Women are at least expected to have this unwanted self. It often galls us, that we are seen as ‘too emotional’, but we’ve been trained to be galled about the expectation that we have emotions at all… usually we are left insisting that we are NOT being emotional, even if we clearly are, but at least we’re allowed a small amount of a full range of emotions. My heart breaks for the males of our society… they’re only allowed two. Love and anger, and those ONLY in socially acceptable amounts, at socially acceptable times.
So here we all are, walking around in our physical (sane) bodies, with our emotional bodies locked away in the attic of our awareness. Wound after wound is inflicted upon our twin, wounds which we ignore because to acknowledge the wound means one has to acknowledge the twin, and we learned a long time ago that it wasn’t allowed.
Occasionally, someone wanders where they shouldn’t, and they inadvertently let her out, and all hell breaks loose. She runs around, screaming, throwing things, toppling furniture… all of her glorious madness on display, and we are so ashamed. When we finally get her corralled back in the attic, we apologize profusely for her, and our embarrassment is often so great, we can’t even look that person in the eye.
I know you know what I mean, because I know that you know that feeling you have inside when you see someone else’s emotional body escape its confines.
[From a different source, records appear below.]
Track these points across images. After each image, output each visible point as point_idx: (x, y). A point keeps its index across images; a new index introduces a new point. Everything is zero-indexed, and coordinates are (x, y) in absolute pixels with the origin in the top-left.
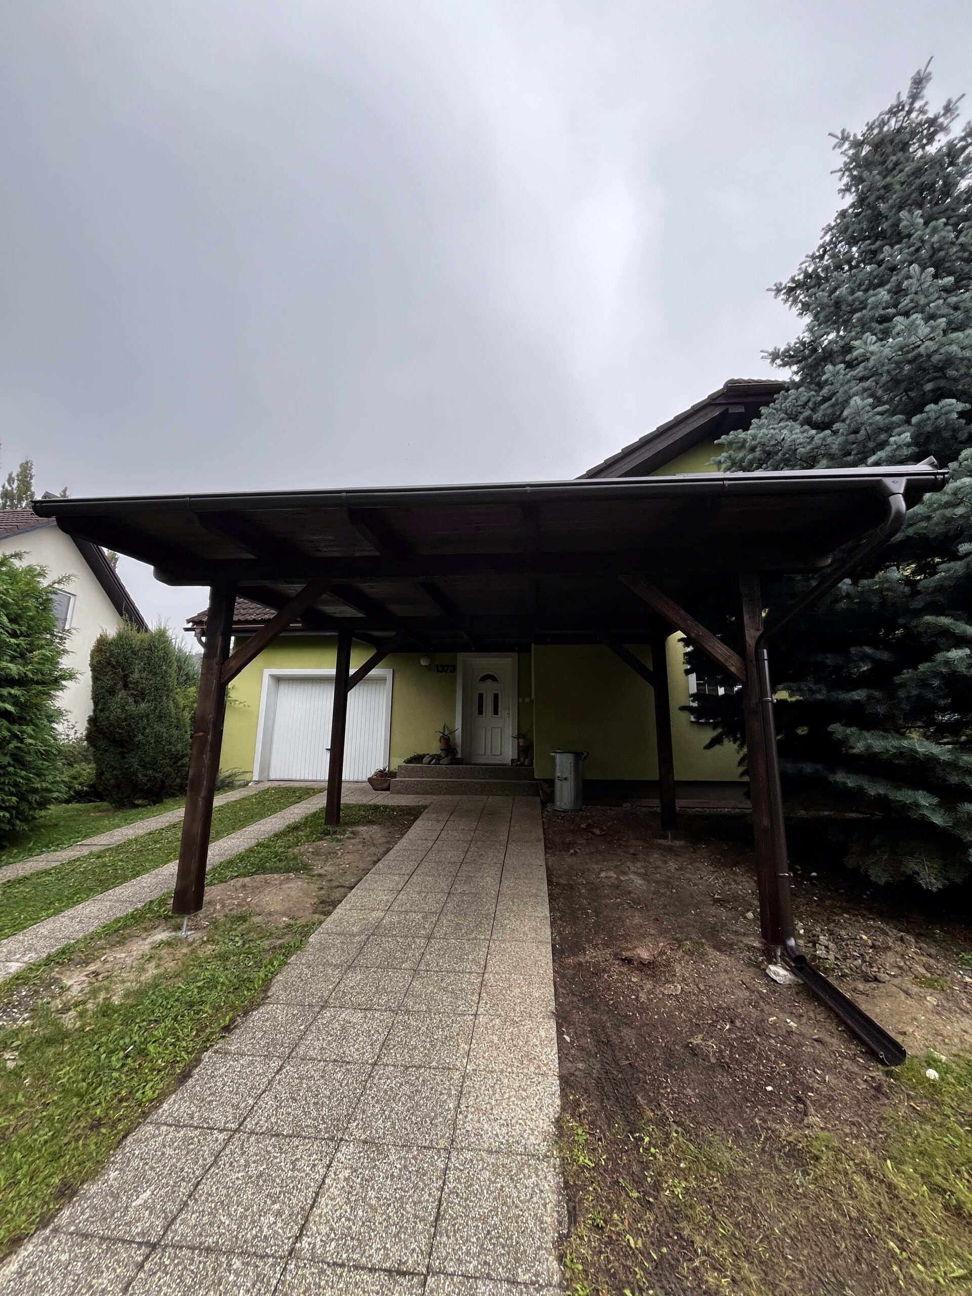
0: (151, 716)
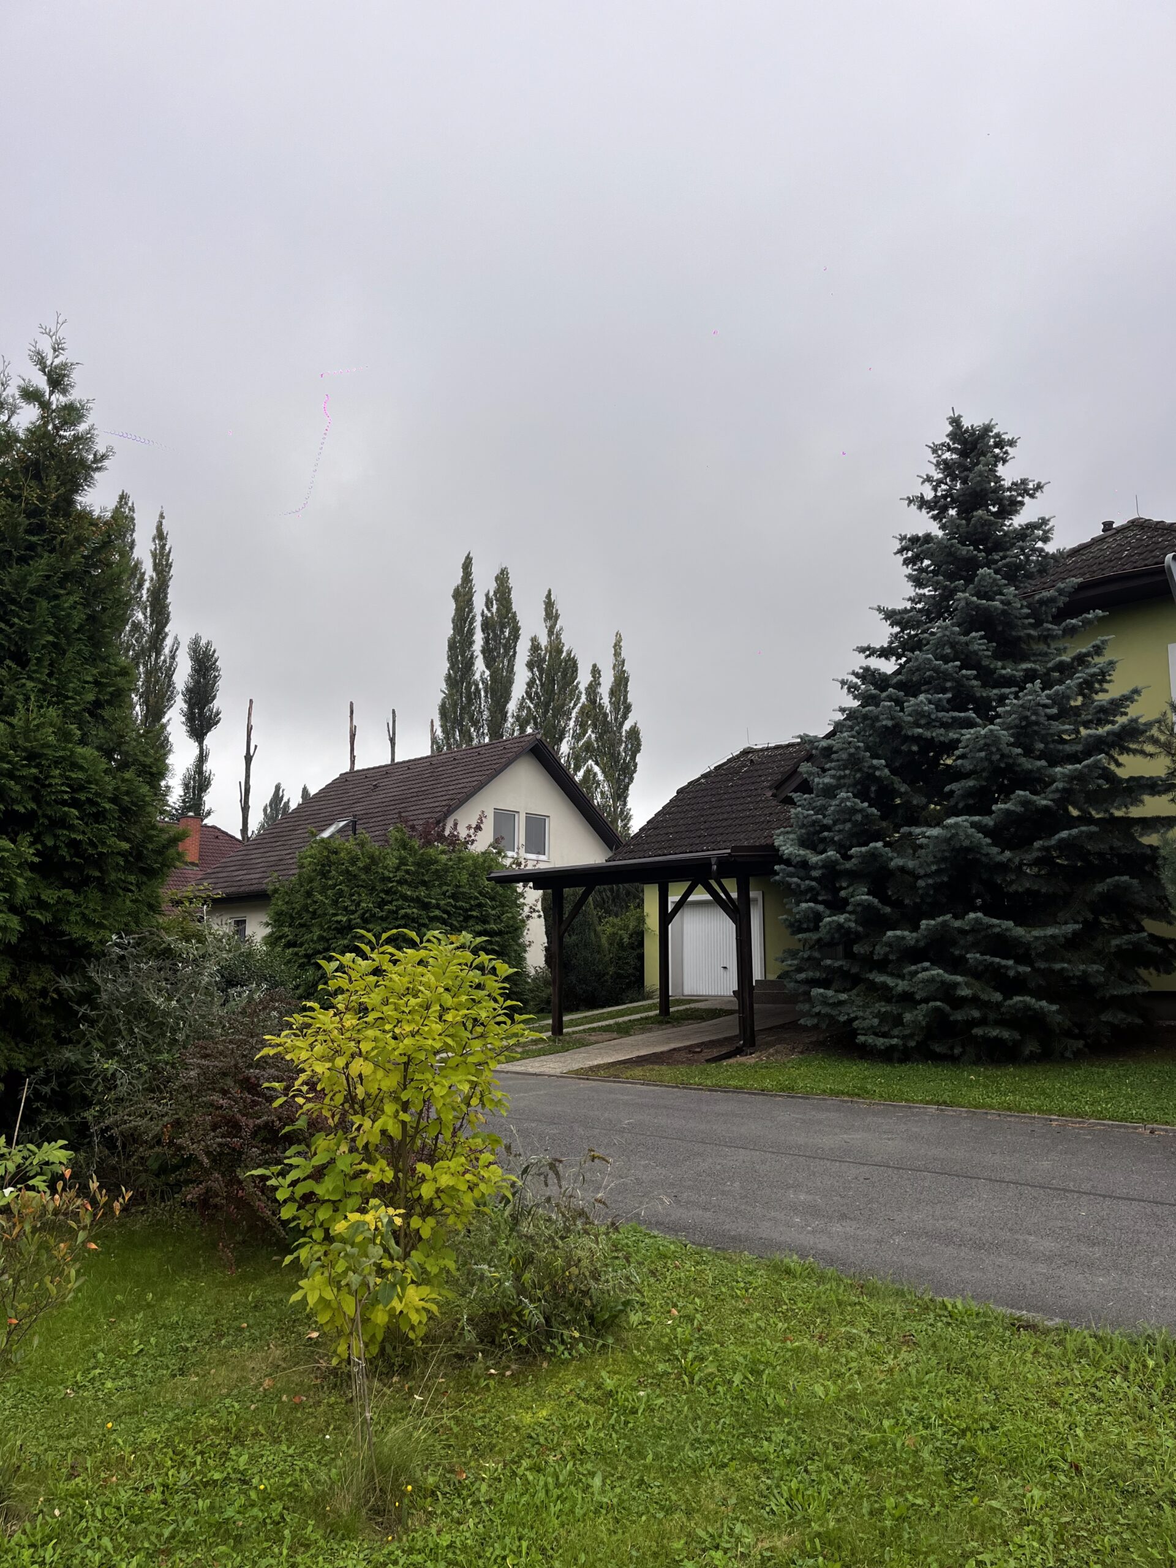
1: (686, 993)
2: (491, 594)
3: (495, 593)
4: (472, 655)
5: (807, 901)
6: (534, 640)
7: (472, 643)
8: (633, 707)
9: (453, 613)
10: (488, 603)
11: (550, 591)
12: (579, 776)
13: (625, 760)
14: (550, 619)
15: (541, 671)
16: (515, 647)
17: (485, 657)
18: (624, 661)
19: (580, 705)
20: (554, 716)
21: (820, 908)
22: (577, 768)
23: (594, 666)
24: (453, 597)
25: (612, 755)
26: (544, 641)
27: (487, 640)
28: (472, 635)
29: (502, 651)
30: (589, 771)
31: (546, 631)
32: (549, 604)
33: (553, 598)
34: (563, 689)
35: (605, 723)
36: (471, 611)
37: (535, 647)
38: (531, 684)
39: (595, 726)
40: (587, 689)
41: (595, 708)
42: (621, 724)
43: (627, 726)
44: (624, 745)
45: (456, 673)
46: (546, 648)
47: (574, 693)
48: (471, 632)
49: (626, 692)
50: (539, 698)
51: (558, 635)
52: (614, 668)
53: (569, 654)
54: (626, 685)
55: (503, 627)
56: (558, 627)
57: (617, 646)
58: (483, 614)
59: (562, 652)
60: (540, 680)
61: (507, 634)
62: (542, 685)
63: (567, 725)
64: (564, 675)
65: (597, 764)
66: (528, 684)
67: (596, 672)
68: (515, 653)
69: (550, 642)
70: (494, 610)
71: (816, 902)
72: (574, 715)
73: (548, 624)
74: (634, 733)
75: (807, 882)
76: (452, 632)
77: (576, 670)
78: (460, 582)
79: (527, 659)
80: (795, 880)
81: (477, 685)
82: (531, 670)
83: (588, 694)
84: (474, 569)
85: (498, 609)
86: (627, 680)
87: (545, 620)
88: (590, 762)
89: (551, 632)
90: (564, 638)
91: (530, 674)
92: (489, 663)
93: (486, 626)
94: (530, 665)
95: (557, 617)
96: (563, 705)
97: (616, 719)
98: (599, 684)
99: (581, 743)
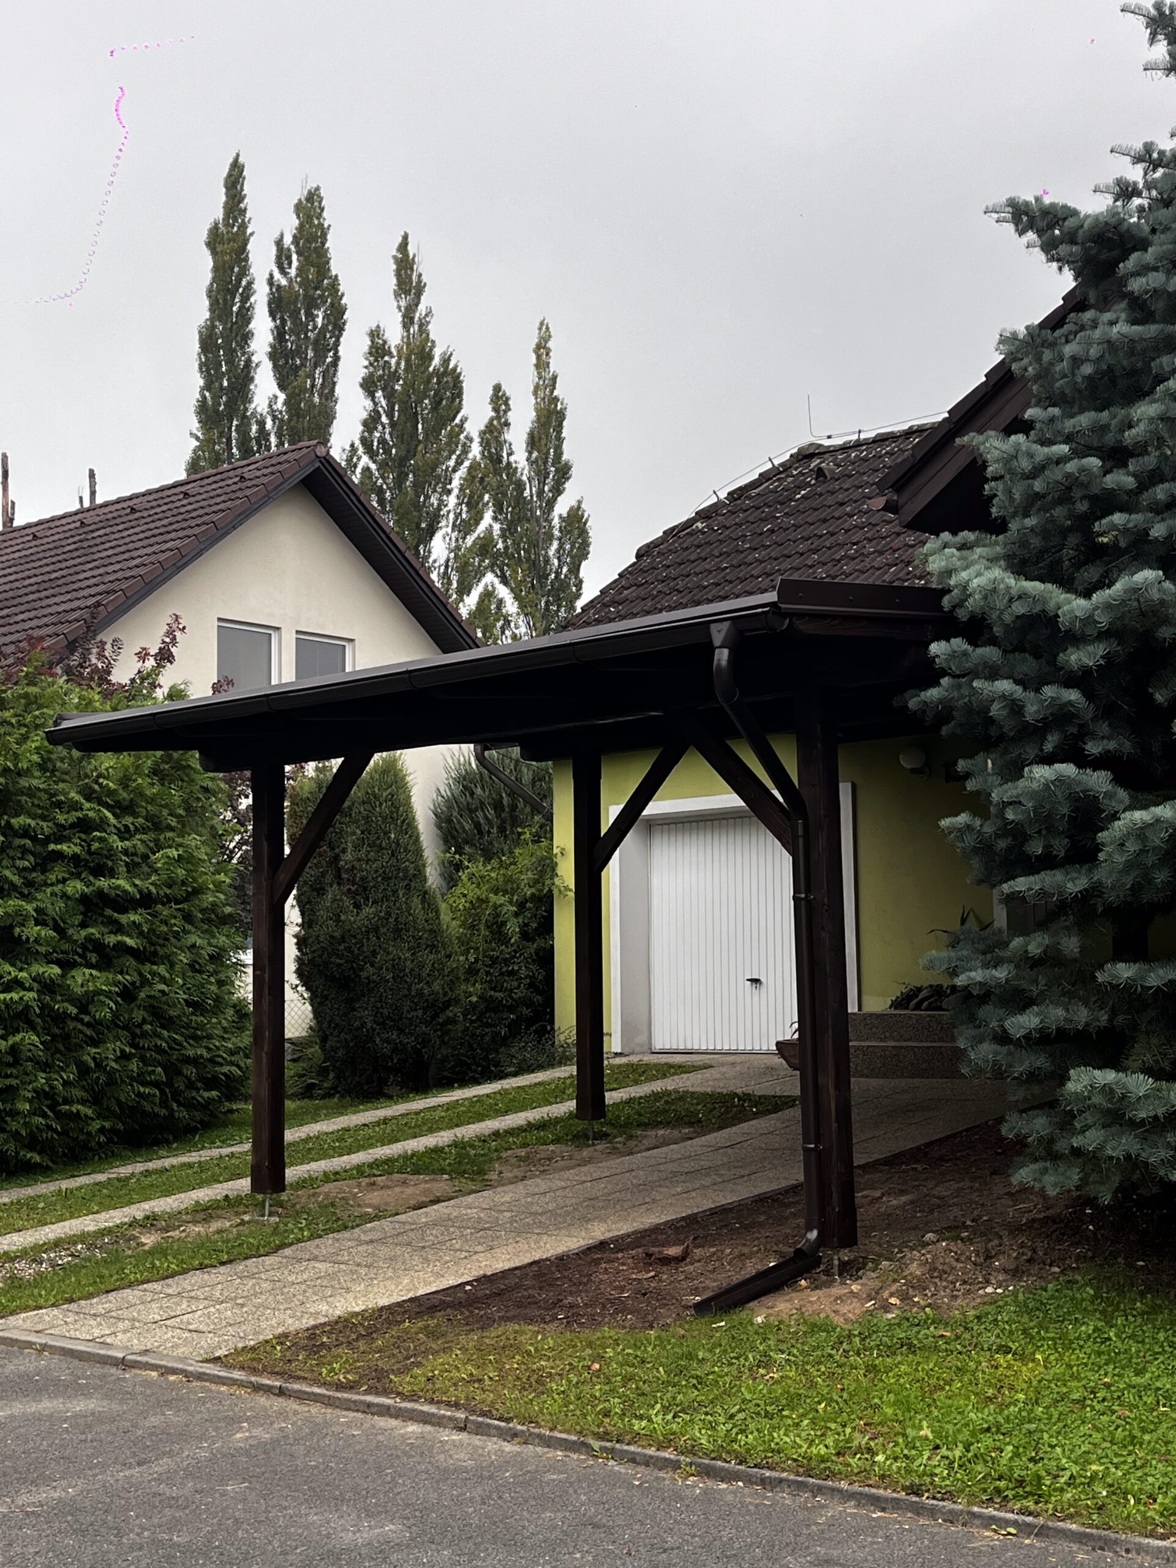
0: (383, 930)
1: (658, 1045)
2: (288, 240)
3: (296, 240)
4: (248, 361)
5: (1048, 760)
6: (375, 334)
7: (247, 337)
8: (574, 471)
9: (208, 276)
10: (282, 258)
11: (405, 237)
12: (468, 605)
13: (558, 574)
14: (407, 292)
15: (390, 395)
16: (337, 344)
17: (276, 367)
18: (554, 379)
19: (467, 464)
20: (418, 487)
21: (1099, 781)
22: (464, 589)
23: (497, 388)
24: (209, 244)
25: (534, 564)
26: (394, 336)
27: (280, 334)
28: (248, 321)
29: (310, 354)
30: (488, 595)
31: (399, 317)
32: (404, 265)
33: (412, 251)
34: (433, 432)
35: (519, 499)
36: (244, 271)
37: (378, 350)
38: (371, 423)
39: (499, 508)
40: (482, 434)
41: (497, 472)
42: (551, 504)
43: (562, 507)
44: (555, 545)
45: (216, 398)
46: (399, 349)
47: (455, 440)
48: (245, 315)
49: (560, 440)
50: (387, 451)
51: (423, 326)
52: (535, 393)
53: (446, 360)
54: (560, 426)
55: (311, 305)
56: (422, 309)
57: (542, 349)
58: (271, 281)
59: (430, 358)
60: (390, 415)
61: (319, 321)
62: (393, 424)
63: (442, 503)
64: (436, 404)
65: (504, 581)
66: (365, 423)
67: (499, 400)
68: (336, 359)
69: (407, 339)
70: (293, 272)
71: (1082, 761)
72: (456, 483)
73: (403, 303)
74: (576, 522)
75: (1049, 691)
76: (207, 315)
77: (460, 395)
78: (220, 214)
79: (363, 373)
80: (1004, 686)
81: (262, 424)
82: (371, 395)
83: (485, 444)
84: (248, 187)
85: (299, 269)
86: (561, 416)
87: (397, 295)
88: (490, 578)
89: (408, 320)
90: (434, 331)
91: (368, 404)
92: (284, 377)
93: (278, 304)
94: (369, 386)
95: (420, 289)
96: (436, 464)
97: (540, 493)
98: (507, 424)
99: (470, 540)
It’s why we rush to comfort (or avoid) the grieving. It’s why we mock millennials and their ‘safe spaces’. It’s why we tell our little boys to ‘toughen up’ and our little girls not to be ‘so emotional’.
And we have no clue what we’re doing. We think we’re being ‘helpful’.
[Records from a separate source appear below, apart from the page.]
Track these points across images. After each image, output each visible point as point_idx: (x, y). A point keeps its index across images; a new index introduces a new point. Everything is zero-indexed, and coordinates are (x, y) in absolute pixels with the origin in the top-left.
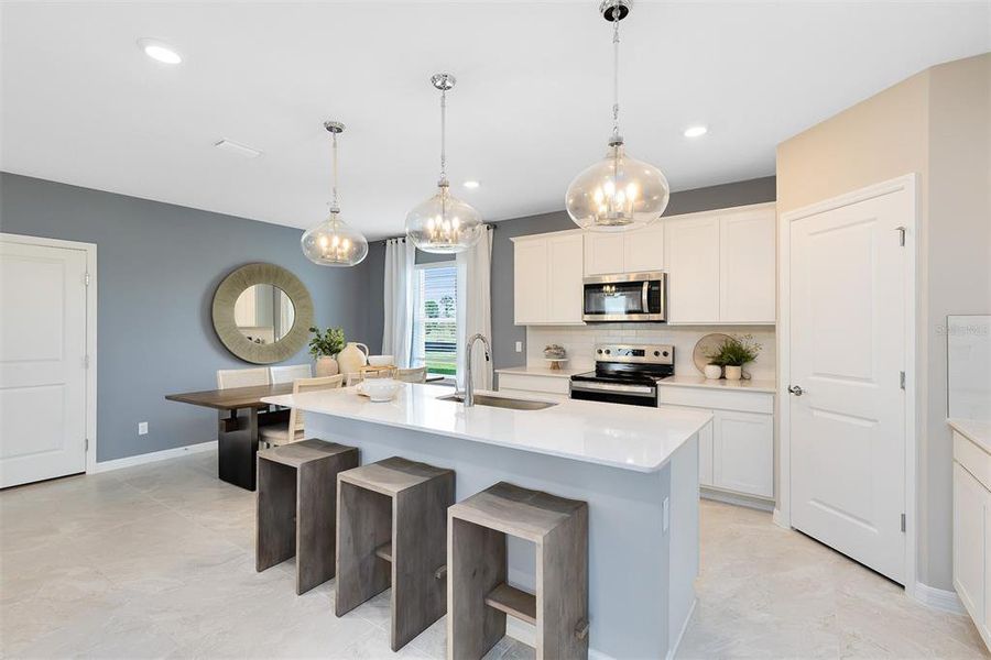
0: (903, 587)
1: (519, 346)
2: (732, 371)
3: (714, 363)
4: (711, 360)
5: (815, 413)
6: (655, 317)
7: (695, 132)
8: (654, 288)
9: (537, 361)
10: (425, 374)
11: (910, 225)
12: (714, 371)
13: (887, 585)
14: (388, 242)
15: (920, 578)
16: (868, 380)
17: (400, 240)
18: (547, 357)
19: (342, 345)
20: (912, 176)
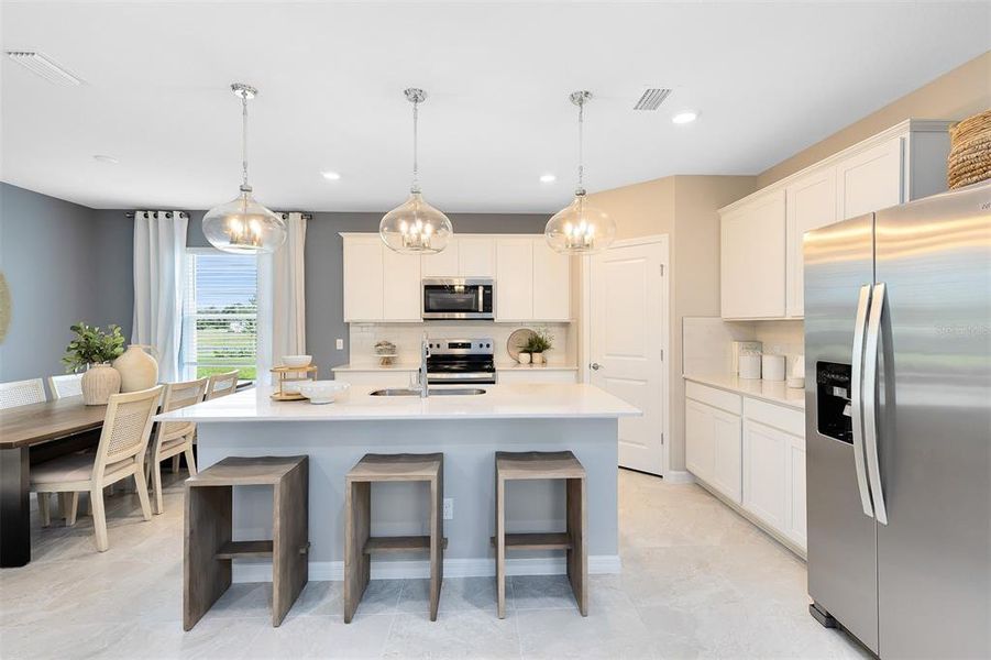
0: (661, 477)
1: (340, 344)
2: (537, 357)
3: (525, 351)
4: (522, 349)
5: (608, 380)
6: (487, 315)
7: (548, 179)
8: (487, 292)
9: (362, 358)
10: (235, 382)
11: (666, 264)
12: (525, 357)
13: (654, 478)
14: (139, 215)
15: (671, 469)
16: (641, 356)
17: (151, 214)
18: (380, 352)
19: (118, 350)
20: (667, 235)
If you find yourself saying, “I don’t know” or “I don’t care” a lot when people ask you how you feel about something, it might be time to plan a trip up to the attic and see what’s hiding up there. We are vivacious, emotional creatures, we DO know, and we DO care… but we’ve locked the part of ourselves that knows, the part that cares, away so tightly that we can no longer hear her cries. I’ve said this before… the only way to stop exhaling is to stop inhaling too. Joy is meaningless without sorrow. Laughter is meaningless without tears. All of our emotions, good and bad, come from this part of us. If you find yourself wondering why you often feel blank… empty and apathetic… ask yourself if you’ve been convinced to lock away your emotional body.
It’s becoming more common to hear the term ‘inner child’, and that’s basically what I’m referring to when I say ’emotional body’, but don’t be fooled. She’s no child. She’s child-ish, because she bears all the wounds and scars you couldn’t (or wouldn’t) deal with, but she has the full cunning and awareness that you do. Remember, she’s been hatching escape plans, dodging blows, and clamoring for freedom while you’ve been studying, dating, and focusing on finding a job.
If we don’t begin to get to know her, to educate her, teach her some manners, heal her wounds… to welcome her back into the family fold… we will never be whole. There will always be a part of us locked away, crying, battered, and broken. She’s not something to be ashamed of. She is something to be cherished. She’s the vibrant, loving, feeling part of you that knows the way to your true bliss.